I'm not sure it would be considered any more ok if it was the father wanting to be called by his first name, would it? I'm not sure that if you had a mother and a father not wanting to allow their children to call them mum or dad, that you'd have anyone going oh my god, not wanting to be mum, how shocking! while at the same time shrugging their shoulders and going well, be Ben if you want to be, no big deal.
I was on that thread and I must admit I did find it sad. I thought of my children and thought about telling them that I did not want them to call me mum. That they had to call me by my first name. I couldn't help thinking that a child might feel rejected by that. Not to call your parent by their first name, but the idea of being told your whole life that you cannot call them mum. I realise that's irrational and it has NOTHING to do with how much you love your child, I do get that. But the emotional part of me still reacted to the idea of a child being told no, don't call me mummy, I'm not mummy, I'm X.

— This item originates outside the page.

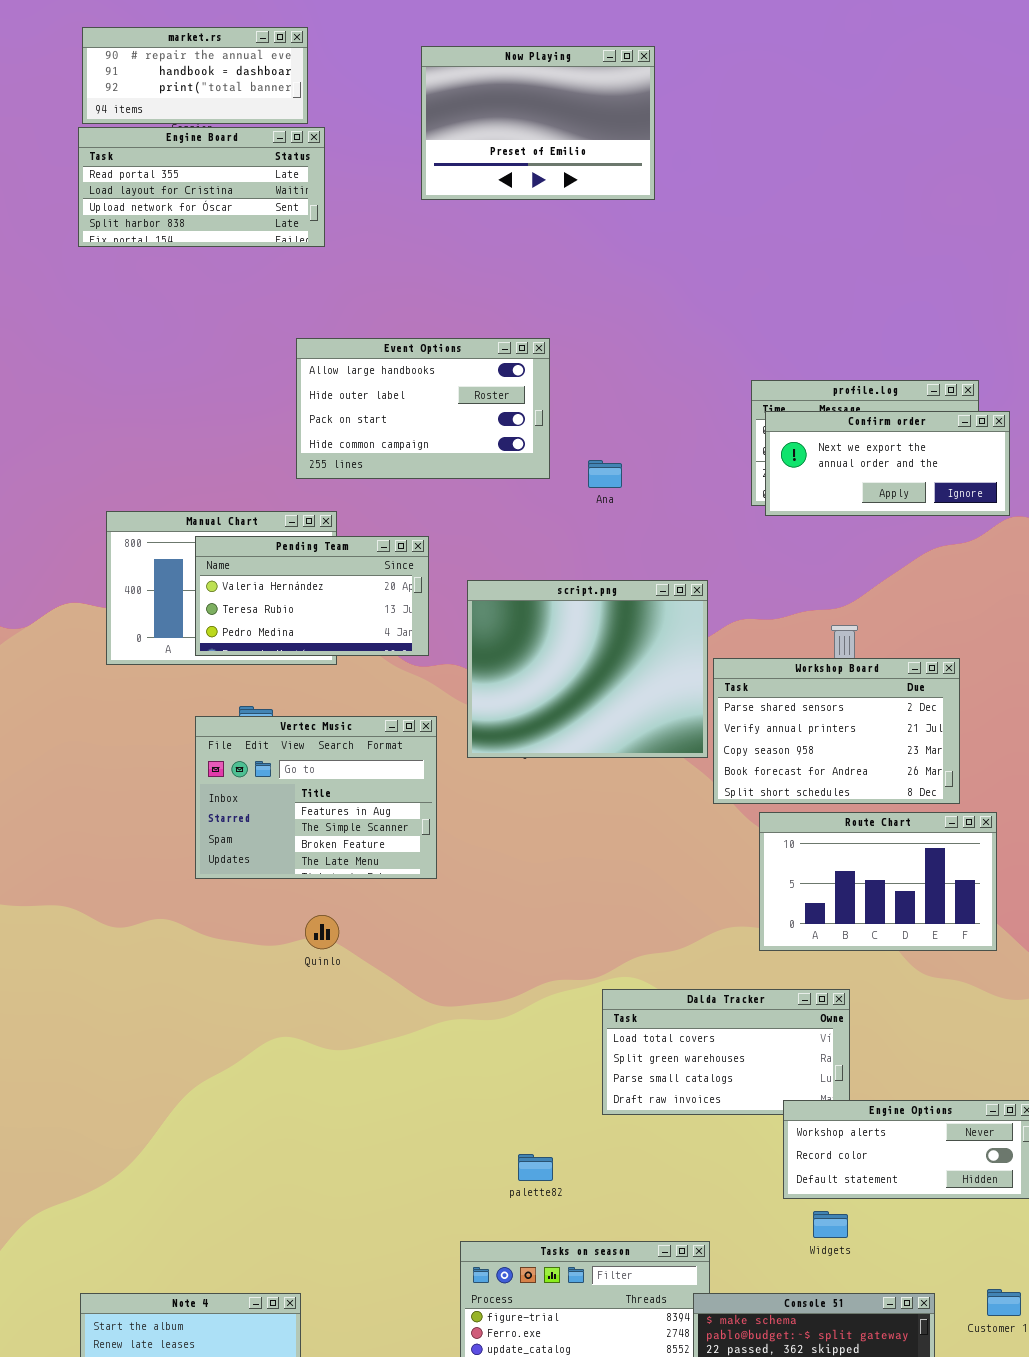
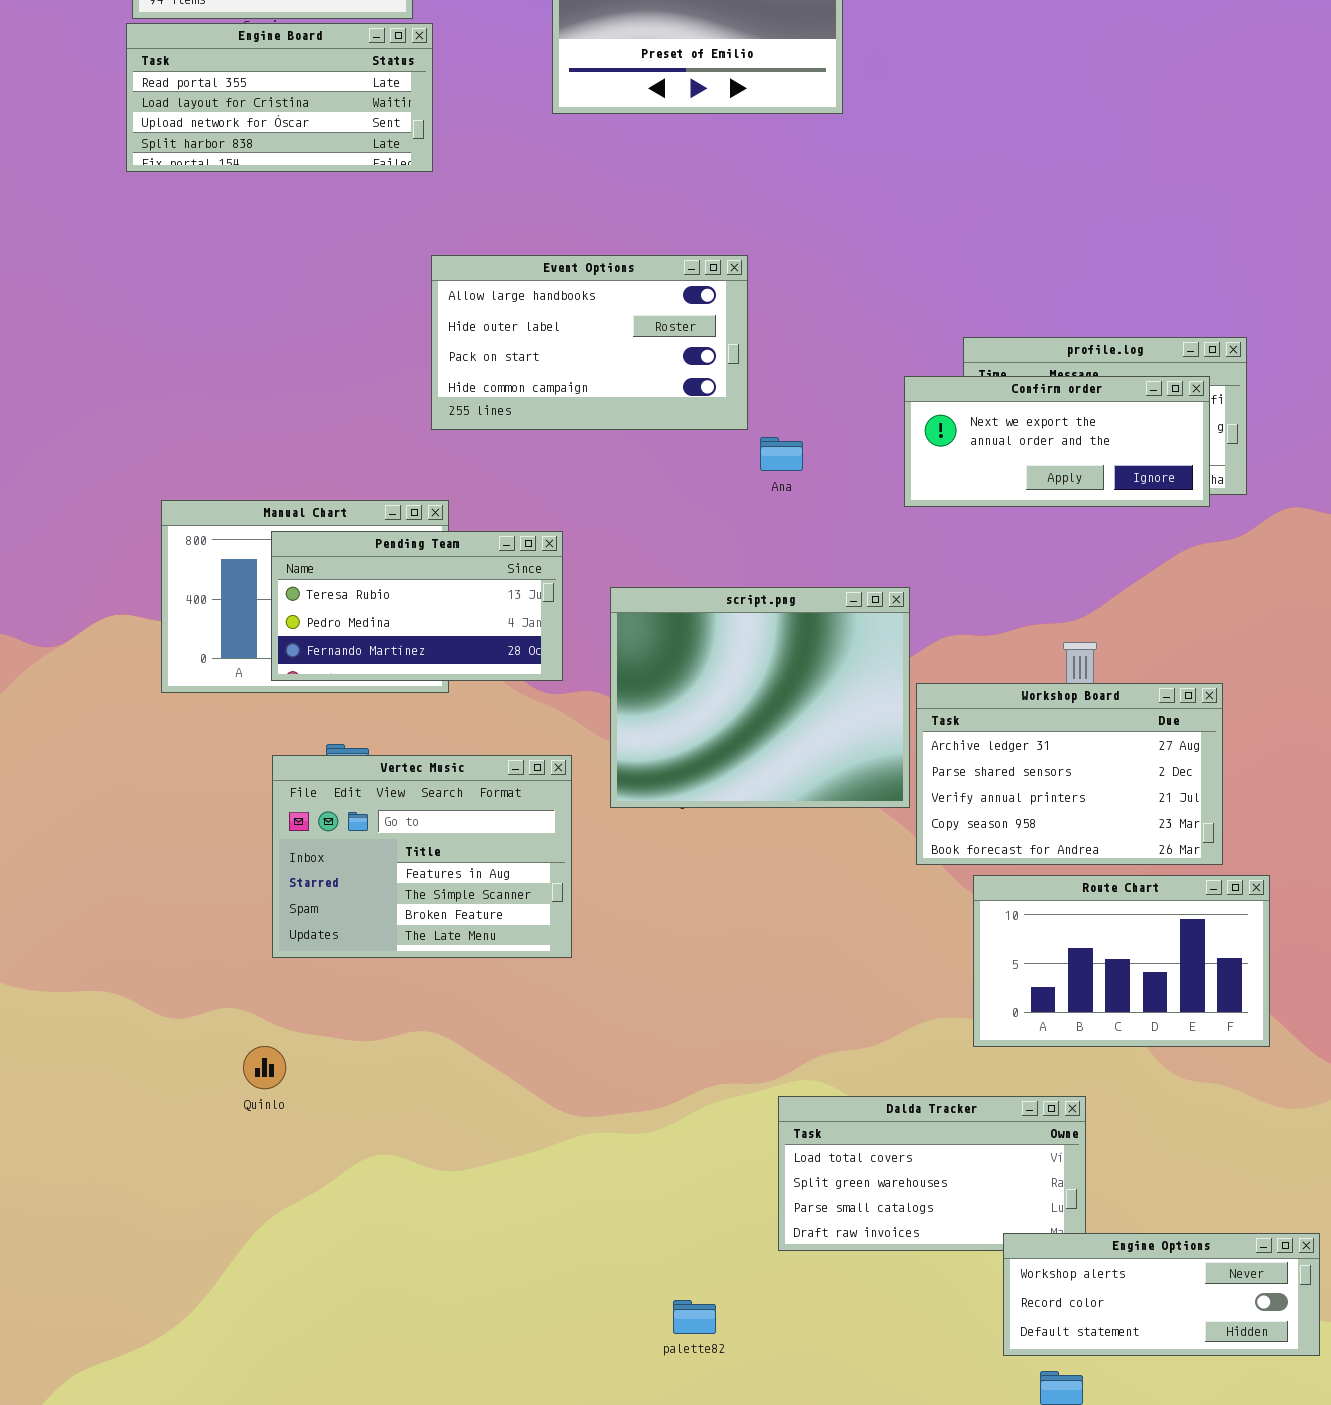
Event Options: [296,338,550,479] -> [431,255,748,430], moved
Confirm order: [765,411,1010,516] -> [904,376,1210,507], moved
Pending Team: [195,536,429,656] -> [271,531,563,681], scrolled down 1 row
Workshop Board: [713,658,960,804] -> [916,683,1223,865], scrolled up 1 row
Quinlo: [305,915,339,949] -> [243,1046,286,1089], moved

However, the feminist issue is, I think (I await to be corrected on this if I have misunderstood/oversimplified the issue), that when you are a mother - that is all you are! As a woman you are defined by your roles to other people. So and so's wife, so and so's mother - and you can lose YOU in that. You become nothing more than what you are to other people, iyswim and you must take yourself to the bottom of the pile, with everyone else's needs coming before yours at all times.
Whereas a man is always him. He may be a husband, he may be a father, but he is always HIM.